→ YOUR ASSIGNMENT
Reproduce the lines below exactly, from the one containing "right eye: (142, 68)" through the one containing "left back paw: (135, 235)", both included. Leave out any pictures.

Structured pose outputs
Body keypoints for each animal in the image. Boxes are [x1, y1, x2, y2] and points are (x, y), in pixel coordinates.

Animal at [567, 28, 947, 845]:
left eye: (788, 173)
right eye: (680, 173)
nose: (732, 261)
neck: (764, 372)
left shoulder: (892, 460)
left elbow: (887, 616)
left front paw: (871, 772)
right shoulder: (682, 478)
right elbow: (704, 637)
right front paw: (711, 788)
* * *
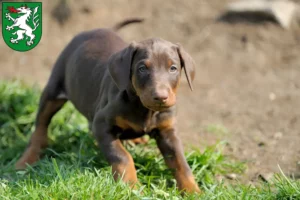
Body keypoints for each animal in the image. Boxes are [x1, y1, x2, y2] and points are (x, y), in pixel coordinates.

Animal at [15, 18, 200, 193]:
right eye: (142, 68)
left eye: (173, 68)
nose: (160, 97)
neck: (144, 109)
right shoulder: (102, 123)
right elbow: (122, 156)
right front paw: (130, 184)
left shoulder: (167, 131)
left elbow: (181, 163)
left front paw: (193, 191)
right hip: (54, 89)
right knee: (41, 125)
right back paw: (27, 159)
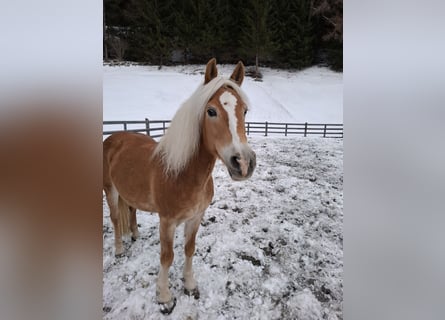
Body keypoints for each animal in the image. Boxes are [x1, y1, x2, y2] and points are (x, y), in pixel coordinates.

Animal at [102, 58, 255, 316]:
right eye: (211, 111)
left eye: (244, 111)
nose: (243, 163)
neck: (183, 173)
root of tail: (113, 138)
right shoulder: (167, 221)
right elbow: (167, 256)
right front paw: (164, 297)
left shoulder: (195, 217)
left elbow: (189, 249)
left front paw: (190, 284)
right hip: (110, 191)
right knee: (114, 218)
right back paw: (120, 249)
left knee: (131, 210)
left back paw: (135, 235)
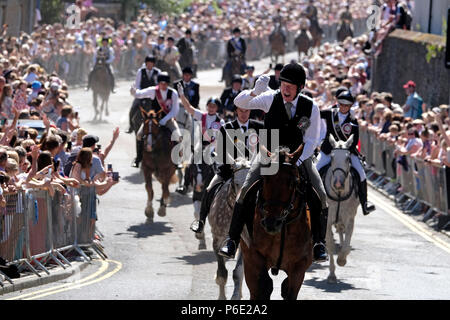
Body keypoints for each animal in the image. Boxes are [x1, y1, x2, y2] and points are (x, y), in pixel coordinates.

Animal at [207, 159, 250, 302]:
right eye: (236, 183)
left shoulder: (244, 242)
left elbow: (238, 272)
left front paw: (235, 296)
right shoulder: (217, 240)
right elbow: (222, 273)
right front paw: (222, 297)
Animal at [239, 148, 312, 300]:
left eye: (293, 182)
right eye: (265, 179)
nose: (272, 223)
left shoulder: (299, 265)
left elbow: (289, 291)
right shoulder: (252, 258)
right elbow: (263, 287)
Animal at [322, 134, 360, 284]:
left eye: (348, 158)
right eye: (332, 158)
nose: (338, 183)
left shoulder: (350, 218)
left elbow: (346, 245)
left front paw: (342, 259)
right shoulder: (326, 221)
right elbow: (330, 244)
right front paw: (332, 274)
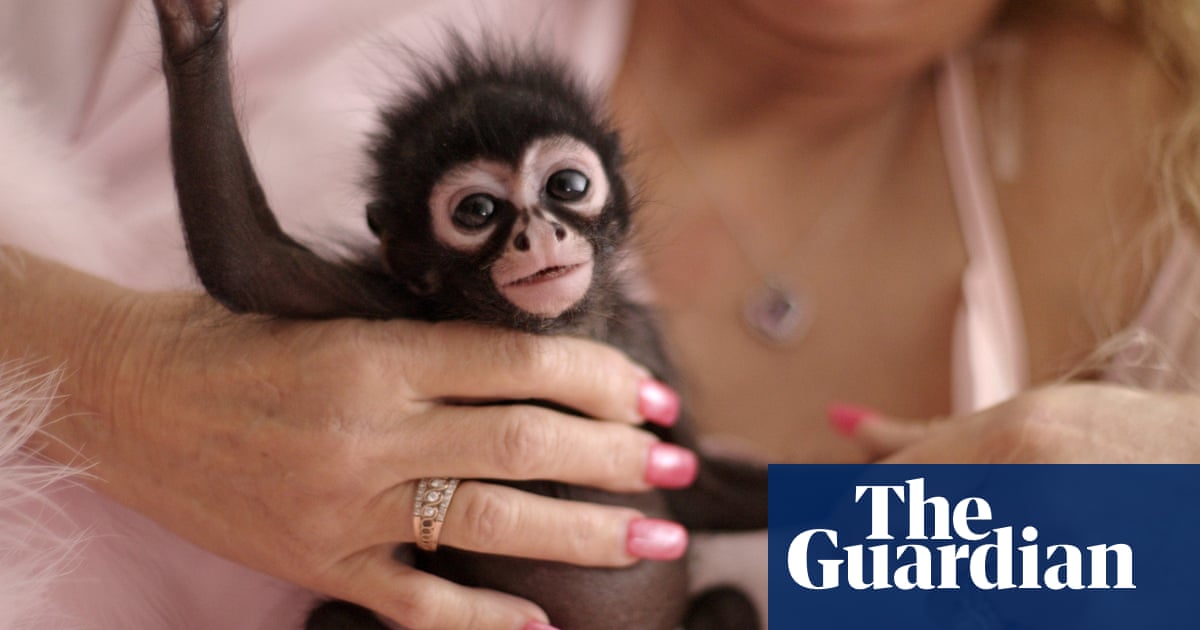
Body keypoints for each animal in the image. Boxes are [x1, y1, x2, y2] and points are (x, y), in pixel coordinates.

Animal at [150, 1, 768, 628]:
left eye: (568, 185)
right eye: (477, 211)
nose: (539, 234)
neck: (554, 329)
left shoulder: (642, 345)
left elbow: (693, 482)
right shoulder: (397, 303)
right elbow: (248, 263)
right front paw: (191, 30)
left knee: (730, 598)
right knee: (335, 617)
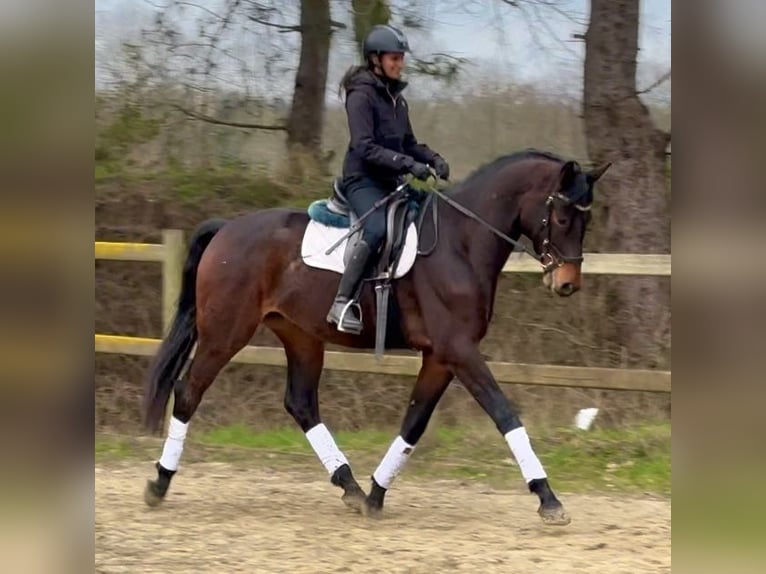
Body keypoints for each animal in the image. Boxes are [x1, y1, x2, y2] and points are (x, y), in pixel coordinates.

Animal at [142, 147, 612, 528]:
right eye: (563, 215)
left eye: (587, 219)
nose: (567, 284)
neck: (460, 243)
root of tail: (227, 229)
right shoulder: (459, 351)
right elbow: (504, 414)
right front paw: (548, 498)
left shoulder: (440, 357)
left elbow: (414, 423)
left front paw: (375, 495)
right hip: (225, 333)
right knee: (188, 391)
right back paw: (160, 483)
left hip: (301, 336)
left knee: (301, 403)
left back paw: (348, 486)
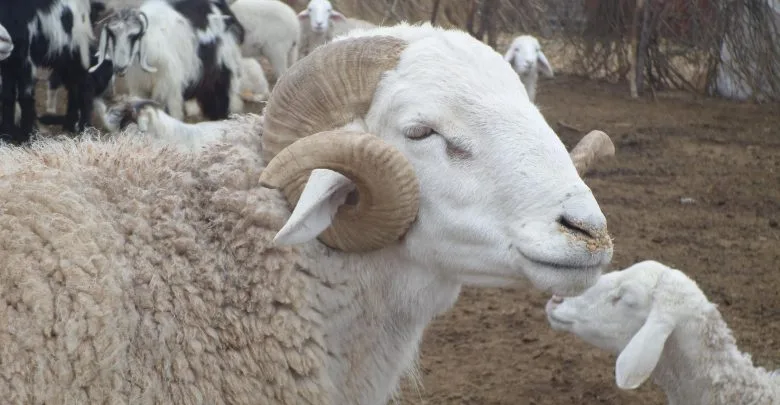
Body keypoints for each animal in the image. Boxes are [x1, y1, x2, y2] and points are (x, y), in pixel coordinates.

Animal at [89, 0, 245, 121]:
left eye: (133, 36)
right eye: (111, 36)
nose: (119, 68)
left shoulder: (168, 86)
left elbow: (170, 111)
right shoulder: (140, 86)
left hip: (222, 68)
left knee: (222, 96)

→ REPLY
right eye: (142, 68)
left eye: (173, 68)
nose: (160, 97)
neck: (144, 109)
right shoulder: (102, 123)
right elbow: (122, 156)
right front paw: (130, 184)
left shoulder: (167, 131)
left elbow: (181, 163)
left front paw: (193, 191)
right hip: (54, 89)
right knee: (41, 125)
right back paw: (27, 159)
Body keypoints for each animal in the image. Boxes are [x1, y1, x2, y2] and points are (x, y), in pixel coordinates.

Animal at [102, 58, 255, 316]:
right eye: (211, 111)
left eye: (244, 111)
nose: (243, 163)
neck: (183, 173)
root of tail: (113, 138)
right shoulder: (167, 221)
right elbow: (167, 256)
right front paw: (164, 297)
left shoulder: (195, 217)
left elbow: (189, 249)
left front paw: (190, 284)
right hip: (110, 191)
right knee: (114, 218)
right back paw: (120, 249)
left knee: (131, 210)
left back paw: (135, 235)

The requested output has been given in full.